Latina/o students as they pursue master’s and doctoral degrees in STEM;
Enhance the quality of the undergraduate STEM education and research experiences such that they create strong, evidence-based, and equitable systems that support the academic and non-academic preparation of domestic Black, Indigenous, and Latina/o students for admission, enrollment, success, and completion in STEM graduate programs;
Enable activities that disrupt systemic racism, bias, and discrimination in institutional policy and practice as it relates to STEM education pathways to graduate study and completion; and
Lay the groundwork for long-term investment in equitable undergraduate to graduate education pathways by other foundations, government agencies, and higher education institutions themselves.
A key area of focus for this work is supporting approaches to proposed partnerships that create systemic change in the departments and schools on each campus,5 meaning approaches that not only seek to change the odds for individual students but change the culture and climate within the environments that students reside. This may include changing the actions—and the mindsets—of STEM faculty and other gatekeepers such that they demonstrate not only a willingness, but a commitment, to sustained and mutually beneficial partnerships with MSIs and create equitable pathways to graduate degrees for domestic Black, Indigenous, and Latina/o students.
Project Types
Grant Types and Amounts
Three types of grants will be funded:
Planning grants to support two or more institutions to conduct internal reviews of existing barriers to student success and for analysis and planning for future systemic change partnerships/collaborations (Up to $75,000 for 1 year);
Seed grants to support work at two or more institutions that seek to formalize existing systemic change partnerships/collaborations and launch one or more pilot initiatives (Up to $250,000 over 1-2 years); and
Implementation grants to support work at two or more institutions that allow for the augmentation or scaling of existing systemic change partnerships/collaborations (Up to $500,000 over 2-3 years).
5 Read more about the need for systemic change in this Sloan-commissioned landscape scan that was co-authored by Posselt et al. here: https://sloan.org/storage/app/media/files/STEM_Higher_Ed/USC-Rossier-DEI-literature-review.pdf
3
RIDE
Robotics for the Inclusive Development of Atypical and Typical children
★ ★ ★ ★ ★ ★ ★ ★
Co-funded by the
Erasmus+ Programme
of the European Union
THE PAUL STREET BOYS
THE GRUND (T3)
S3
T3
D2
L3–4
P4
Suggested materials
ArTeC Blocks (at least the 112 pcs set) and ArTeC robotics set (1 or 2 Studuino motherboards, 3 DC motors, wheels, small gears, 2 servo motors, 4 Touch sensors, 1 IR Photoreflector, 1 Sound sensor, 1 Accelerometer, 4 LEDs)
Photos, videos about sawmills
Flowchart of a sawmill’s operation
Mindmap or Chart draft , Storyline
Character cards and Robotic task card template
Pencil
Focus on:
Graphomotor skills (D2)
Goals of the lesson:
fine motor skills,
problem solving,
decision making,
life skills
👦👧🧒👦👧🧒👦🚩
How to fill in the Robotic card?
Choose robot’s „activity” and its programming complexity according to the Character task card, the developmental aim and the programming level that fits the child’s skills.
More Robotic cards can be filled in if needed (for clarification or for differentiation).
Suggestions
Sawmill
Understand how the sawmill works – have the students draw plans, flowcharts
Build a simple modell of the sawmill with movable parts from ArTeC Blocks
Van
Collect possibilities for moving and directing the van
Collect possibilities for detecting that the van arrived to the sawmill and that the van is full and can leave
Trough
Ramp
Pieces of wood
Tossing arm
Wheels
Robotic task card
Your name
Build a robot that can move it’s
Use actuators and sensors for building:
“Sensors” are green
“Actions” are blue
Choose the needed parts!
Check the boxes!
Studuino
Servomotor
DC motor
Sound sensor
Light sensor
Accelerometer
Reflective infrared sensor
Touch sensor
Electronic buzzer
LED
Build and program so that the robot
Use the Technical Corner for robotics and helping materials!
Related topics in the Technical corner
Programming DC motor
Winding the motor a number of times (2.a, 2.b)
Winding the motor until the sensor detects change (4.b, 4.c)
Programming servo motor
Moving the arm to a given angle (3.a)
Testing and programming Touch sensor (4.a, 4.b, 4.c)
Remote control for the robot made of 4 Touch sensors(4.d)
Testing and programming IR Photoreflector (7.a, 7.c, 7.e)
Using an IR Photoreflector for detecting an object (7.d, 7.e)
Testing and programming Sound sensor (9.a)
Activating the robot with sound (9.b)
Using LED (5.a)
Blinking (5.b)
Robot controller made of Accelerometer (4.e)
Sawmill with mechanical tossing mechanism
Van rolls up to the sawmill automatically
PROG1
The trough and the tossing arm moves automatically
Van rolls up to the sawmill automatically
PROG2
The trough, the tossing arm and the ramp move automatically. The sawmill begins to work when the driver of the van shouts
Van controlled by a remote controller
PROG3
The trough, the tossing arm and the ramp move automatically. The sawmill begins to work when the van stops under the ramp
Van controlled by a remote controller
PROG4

____________

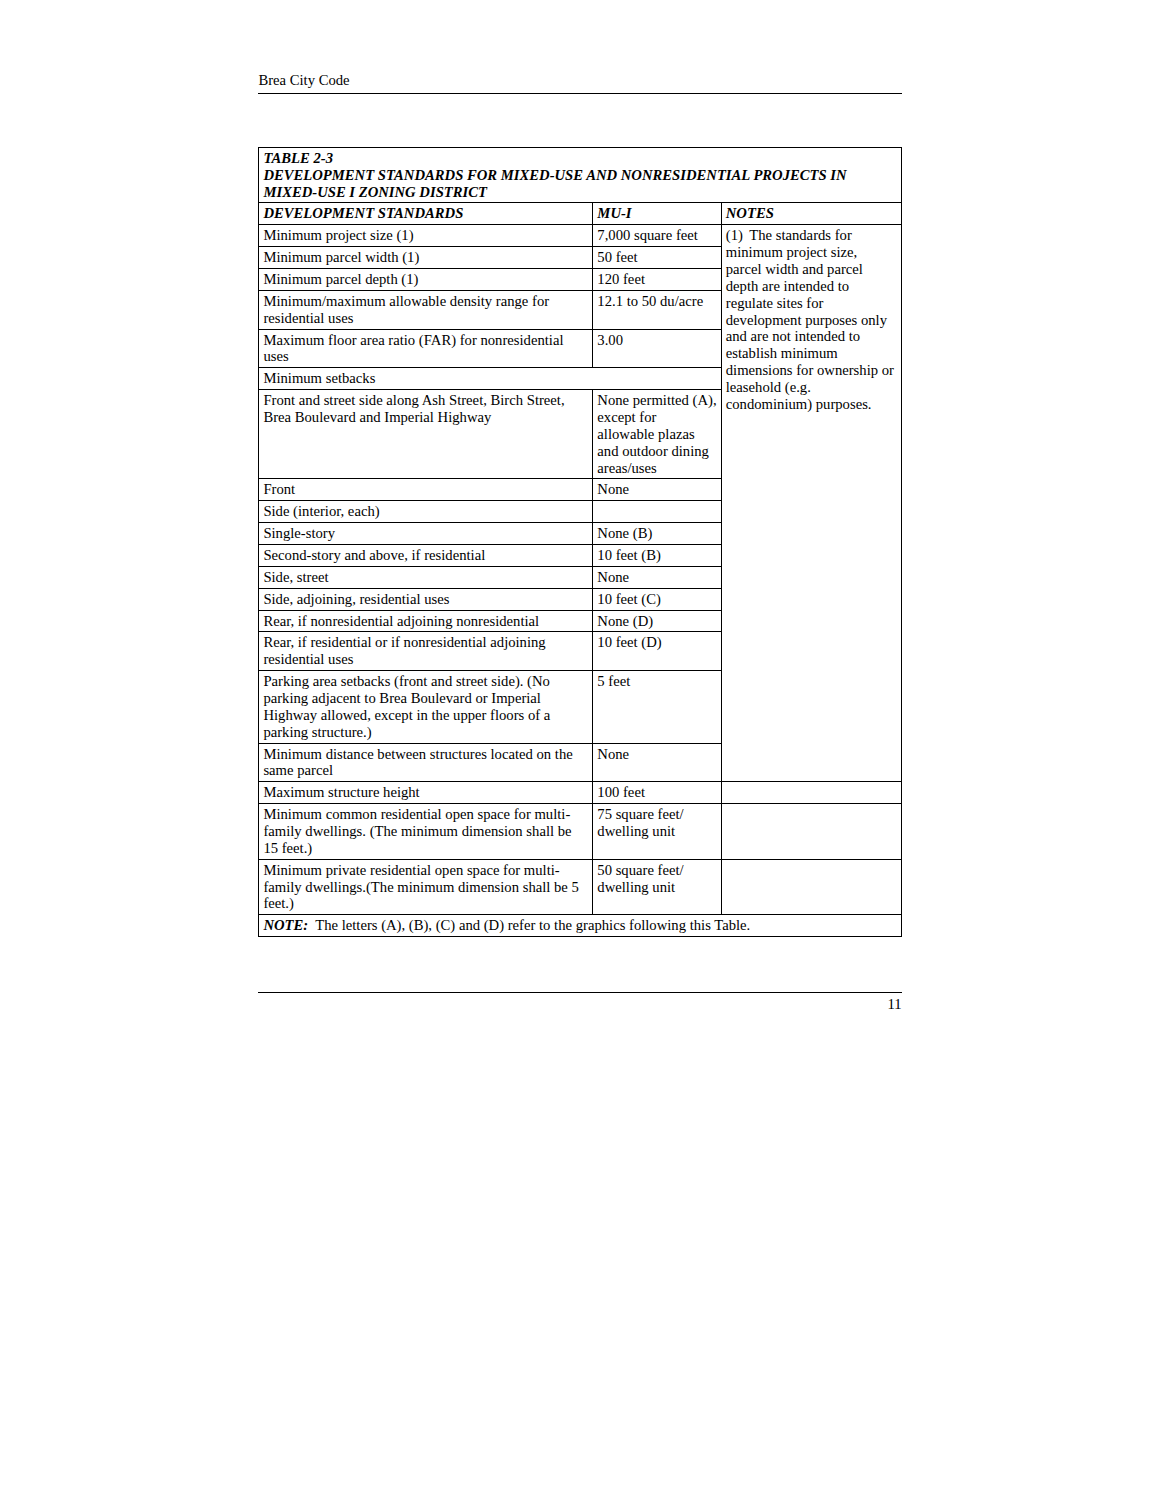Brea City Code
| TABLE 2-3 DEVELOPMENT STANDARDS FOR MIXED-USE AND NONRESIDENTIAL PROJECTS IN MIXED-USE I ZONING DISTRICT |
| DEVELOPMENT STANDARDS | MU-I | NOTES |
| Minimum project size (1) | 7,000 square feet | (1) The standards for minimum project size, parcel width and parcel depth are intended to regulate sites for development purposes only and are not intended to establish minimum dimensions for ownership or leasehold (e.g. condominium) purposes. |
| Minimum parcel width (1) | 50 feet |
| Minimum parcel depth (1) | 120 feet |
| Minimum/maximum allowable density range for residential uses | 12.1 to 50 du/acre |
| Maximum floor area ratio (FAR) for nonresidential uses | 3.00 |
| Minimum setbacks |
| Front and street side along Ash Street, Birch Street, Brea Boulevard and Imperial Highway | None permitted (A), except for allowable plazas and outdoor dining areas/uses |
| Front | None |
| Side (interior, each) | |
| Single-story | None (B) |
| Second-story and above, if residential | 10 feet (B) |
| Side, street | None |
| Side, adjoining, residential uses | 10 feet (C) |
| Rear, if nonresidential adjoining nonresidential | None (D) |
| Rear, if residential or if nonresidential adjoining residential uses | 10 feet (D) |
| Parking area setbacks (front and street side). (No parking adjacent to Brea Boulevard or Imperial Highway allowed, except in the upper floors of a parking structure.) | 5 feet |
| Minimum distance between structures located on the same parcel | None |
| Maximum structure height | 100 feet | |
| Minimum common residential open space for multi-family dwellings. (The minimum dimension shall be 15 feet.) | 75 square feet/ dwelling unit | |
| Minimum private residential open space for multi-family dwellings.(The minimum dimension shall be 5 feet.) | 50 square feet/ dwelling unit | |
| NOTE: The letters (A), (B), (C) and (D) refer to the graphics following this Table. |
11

____________

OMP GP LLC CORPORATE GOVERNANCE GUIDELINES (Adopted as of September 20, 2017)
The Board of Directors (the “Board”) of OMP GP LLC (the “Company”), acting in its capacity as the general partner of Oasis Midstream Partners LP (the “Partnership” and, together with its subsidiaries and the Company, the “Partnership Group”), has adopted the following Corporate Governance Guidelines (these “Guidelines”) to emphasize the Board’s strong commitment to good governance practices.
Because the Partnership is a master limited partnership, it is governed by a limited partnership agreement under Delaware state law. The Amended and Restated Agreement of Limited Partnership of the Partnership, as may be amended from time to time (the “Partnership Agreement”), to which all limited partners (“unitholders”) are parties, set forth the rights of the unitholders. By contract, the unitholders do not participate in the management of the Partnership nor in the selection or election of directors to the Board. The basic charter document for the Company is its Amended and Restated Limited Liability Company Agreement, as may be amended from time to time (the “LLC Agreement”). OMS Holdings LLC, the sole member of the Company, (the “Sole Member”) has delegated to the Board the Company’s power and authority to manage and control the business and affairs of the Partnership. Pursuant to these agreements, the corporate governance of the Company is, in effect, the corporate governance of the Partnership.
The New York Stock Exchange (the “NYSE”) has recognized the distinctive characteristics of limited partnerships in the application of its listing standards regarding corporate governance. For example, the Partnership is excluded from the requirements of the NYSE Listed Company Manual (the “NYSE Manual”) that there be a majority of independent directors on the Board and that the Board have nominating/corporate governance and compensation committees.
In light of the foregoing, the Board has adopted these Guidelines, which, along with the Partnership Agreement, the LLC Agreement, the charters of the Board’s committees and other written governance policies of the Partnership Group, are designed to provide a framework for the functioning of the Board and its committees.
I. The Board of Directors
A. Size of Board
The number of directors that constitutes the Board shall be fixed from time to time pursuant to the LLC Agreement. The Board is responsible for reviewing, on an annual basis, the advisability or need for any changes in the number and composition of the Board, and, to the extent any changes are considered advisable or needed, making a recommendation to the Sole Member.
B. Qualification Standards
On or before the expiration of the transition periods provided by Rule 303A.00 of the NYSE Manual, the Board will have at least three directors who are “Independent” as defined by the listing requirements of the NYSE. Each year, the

____________

Your answer should consist of all lines in the listing above that contain "Winding".

Winding the motor a number of times (2.a, 2.b)
Winding the motor until the sensor detects change (4.b, 4.c)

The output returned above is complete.